Daha önce mamut dişlerinden elde edilen DNA’lar üzerinde çalışmış, Stockholm Üniversitesi palaeogenetik bölümünden Dr. Love Dalen, bu çığır açıcı bulguların antik DNA alanının sınırlarını zorladığını söylüyor.

“Gerçekten de harika bir çalışma. Buradan ekosistemlerin farklı zaman zarflarındaki oluşumları hakkında yepyeni fikirler elde edebiliriz – geçmişte yaşanan iklim değişikliklerinin tür-bazında biyoçeşitliliği nasıl etkilediğini anlayabilmek açısından son derece önemli. Bu tür bilgileri hayvan DNA’larından edinemiyoruz,” diyor Dalen.

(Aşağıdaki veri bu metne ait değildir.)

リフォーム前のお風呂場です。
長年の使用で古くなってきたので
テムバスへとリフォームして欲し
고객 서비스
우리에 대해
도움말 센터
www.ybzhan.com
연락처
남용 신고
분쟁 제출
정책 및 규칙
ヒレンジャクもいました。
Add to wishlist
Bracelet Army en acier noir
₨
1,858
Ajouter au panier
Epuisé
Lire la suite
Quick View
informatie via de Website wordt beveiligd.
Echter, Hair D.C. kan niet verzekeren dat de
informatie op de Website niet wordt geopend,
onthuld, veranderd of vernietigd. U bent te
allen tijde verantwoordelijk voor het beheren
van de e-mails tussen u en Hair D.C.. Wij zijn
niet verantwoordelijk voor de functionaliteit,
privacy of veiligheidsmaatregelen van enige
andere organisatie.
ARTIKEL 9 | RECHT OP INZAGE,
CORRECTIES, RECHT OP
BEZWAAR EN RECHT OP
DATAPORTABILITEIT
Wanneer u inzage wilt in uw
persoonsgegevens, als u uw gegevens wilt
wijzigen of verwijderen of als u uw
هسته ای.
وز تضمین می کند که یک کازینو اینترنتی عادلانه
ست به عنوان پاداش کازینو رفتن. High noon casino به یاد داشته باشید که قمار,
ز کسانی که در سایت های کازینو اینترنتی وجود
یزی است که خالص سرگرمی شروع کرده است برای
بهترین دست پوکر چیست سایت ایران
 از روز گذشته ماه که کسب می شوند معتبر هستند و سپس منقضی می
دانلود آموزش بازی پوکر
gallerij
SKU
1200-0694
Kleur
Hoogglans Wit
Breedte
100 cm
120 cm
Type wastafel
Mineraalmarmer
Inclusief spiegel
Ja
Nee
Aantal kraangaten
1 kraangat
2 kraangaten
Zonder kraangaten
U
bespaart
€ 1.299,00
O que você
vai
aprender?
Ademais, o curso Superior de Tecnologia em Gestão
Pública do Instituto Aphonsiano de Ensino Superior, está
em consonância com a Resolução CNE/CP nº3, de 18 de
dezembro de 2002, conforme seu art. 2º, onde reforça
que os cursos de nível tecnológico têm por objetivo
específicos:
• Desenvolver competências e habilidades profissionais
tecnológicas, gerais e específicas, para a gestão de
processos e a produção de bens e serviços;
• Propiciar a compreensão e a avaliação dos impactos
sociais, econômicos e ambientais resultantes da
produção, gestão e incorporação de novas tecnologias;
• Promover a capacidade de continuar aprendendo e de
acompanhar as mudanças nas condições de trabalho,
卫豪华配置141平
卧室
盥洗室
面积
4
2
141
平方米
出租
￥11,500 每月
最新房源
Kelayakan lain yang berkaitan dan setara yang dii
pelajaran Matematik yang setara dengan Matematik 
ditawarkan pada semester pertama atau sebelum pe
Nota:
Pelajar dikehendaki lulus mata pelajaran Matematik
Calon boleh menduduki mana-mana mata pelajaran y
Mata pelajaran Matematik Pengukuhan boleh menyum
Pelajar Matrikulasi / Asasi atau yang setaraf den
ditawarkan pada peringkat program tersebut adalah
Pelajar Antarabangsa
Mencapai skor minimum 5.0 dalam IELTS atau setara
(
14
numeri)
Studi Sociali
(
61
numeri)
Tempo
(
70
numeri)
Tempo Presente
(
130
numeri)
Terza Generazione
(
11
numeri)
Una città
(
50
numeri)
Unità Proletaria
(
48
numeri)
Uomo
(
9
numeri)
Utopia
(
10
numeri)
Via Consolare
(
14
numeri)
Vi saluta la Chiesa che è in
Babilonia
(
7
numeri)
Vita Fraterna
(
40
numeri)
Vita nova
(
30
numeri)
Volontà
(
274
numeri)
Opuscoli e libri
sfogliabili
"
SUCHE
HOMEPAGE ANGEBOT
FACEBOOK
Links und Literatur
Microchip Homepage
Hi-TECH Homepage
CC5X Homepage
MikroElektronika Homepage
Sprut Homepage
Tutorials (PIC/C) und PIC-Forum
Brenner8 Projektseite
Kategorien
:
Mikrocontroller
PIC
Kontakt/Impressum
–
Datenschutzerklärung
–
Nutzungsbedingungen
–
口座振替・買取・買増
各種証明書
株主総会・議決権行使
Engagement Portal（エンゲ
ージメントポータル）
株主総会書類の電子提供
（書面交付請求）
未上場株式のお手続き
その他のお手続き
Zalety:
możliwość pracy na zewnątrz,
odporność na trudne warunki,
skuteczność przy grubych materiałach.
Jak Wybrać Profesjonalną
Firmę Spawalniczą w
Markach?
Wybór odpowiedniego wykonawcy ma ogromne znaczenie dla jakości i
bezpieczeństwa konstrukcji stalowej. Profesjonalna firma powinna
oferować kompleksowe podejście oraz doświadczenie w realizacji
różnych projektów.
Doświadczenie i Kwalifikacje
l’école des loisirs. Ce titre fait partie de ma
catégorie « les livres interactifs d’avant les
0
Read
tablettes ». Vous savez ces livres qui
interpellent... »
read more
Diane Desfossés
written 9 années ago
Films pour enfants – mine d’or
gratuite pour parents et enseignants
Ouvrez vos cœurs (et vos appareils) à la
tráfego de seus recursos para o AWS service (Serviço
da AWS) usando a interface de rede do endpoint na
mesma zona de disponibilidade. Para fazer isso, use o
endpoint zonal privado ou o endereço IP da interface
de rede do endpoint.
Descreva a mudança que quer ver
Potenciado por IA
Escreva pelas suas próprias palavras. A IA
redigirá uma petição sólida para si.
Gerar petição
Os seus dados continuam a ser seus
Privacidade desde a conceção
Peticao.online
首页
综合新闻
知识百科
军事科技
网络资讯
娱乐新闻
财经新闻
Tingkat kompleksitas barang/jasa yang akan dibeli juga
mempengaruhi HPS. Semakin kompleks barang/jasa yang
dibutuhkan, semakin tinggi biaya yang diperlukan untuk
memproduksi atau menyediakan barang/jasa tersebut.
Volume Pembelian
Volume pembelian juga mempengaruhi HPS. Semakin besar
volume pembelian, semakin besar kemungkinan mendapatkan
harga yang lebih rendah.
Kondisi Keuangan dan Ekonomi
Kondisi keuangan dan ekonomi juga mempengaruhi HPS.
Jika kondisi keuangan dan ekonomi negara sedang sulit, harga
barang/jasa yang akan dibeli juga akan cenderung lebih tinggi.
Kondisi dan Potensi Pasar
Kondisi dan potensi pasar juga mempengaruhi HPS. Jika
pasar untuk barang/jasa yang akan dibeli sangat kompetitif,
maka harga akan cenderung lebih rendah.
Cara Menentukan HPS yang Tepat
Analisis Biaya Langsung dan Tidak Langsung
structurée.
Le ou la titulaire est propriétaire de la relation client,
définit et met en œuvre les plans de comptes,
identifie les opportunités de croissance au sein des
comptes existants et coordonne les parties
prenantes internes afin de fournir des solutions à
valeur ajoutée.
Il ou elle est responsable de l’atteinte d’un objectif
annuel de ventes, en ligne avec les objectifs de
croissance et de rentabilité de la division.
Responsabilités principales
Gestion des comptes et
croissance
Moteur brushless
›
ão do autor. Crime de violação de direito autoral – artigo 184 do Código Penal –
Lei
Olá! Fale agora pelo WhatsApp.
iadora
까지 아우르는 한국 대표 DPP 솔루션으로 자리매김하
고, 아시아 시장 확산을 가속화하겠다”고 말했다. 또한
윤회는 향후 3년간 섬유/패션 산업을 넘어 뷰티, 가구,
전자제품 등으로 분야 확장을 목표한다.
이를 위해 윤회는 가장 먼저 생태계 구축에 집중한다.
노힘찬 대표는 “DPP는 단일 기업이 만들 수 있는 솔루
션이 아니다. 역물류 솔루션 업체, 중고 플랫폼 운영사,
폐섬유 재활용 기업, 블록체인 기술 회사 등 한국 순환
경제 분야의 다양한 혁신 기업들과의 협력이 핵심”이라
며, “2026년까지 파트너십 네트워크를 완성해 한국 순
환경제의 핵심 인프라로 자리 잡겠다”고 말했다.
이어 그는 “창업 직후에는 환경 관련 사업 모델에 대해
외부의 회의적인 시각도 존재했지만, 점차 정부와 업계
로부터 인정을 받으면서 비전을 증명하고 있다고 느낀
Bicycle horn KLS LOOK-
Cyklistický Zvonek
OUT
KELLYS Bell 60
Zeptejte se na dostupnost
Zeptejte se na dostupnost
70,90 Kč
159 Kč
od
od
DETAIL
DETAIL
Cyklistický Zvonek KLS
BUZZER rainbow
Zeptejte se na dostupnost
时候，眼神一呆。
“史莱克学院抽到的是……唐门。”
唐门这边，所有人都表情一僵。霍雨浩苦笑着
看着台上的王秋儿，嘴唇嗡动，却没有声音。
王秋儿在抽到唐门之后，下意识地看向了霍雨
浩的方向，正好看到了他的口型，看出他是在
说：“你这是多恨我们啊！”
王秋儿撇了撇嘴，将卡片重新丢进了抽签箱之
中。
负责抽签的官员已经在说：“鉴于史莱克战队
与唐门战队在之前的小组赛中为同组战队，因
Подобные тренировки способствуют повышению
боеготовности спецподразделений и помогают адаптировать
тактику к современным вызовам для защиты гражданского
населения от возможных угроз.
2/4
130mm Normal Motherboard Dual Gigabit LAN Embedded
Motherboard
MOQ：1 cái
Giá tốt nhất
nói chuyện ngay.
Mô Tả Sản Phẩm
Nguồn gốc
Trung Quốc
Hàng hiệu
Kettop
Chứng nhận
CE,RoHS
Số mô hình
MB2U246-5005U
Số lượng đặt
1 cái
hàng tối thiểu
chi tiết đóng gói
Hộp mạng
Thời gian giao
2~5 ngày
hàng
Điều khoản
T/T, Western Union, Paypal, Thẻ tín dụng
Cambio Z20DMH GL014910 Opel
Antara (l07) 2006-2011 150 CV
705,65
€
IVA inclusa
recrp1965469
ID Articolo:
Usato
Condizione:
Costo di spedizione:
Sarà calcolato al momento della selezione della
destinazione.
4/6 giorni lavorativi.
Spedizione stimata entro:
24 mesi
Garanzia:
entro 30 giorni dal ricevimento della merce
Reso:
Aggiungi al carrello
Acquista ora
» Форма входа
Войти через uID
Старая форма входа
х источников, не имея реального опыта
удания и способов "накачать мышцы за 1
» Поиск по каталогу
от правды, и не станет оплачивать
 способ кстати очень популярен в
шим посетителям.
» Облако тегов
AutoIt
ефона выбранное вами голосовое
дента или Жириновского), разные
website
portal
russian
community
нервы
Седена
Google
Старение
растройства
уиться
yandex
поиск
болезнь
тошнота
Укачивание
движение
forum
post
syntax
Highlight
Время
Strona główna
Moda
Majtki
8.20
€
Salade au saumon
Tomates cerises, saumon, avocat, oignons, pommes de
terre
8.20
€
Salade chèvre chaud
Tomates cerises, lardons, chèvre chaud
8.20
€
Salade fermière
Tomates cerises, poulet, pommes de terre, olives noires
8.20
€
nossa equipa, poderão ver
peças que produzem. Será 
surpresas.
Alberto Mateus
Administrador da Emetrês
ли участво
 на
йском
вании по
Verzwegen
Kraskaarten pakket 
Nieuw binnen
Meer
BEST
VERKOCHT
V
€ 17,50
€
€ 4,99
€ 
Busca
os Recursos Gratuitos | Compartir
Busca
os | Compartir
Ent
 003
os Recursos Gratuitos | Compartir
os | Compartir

“Ayrıca birtakım ılıman iklim türlerinin (ladin ve mastodon gibi) bu denli yüksek rakımlarda yaşamış olması da oldukça ilginç.”

İklim değişikliğinin genetik yol haritası

Wilerslev, 16 yıl süren bu çalışmanın, ekibiyle birlikte dahil oldukları en uzun proje olduğundan bahsediyor.

Genetik kod materyallerini, buldukları tortul maddeden adeta bir dedektif gibi, özenle ve dikkatle çalışarak çıkarabilmişler ancak – tortuldaki çamur ve kuvarslara gizlenmiş DNA’ların belirlenmesi ve bunların ayrıştırılabileceğinin anlaşılmasından sonra tabi. DNA’nın kendini mineral yüzeylerine bağlamış olması, bu kadar uzun süre hayatta kalabilmesini sağlamış, diyor araştırmacılar.

“Elimizdeki bu örnekleri defalarca inceledik; başarısızlıklar birbirini kovaladı. Bir noktadan sonra laboratuvar, projeyi lanetli olarak anmaya başladı,” diyor Willerslev.

Bu zaman aralığına ait ekolojik DNA örnekleri üzerine yapılacak gelecek araştırmalar, bilim insanlarının, farklı organizmaların iklim değişikliğine nasıl adapte olduklarını anlamalarına yardımcı olabilir.

“Küresel ısınma sebebiyle içinde yaşadığımız dünyanın benzer iklim şartlarına evrileceğini tahmin edebiliyoruz. Elde ettiğimiz bu bilgiler, doğanın artan sıcaklıklara karşı vereceği tepkiler konusunda biraz fikir sahibi olmamızı sağlayacak,” diyor Willerslev.

“Bu yol haritasını doğru okumayı başarırsak eğer, organizmaların farklı koşullara nasıl uyum sağladıklarının ve son derece hızlı bir tempoda değişen iklim koşullarına ayak uydurmada onlara sağlayabileceğimiz yardımların bilgisine ulaşabiliriz.”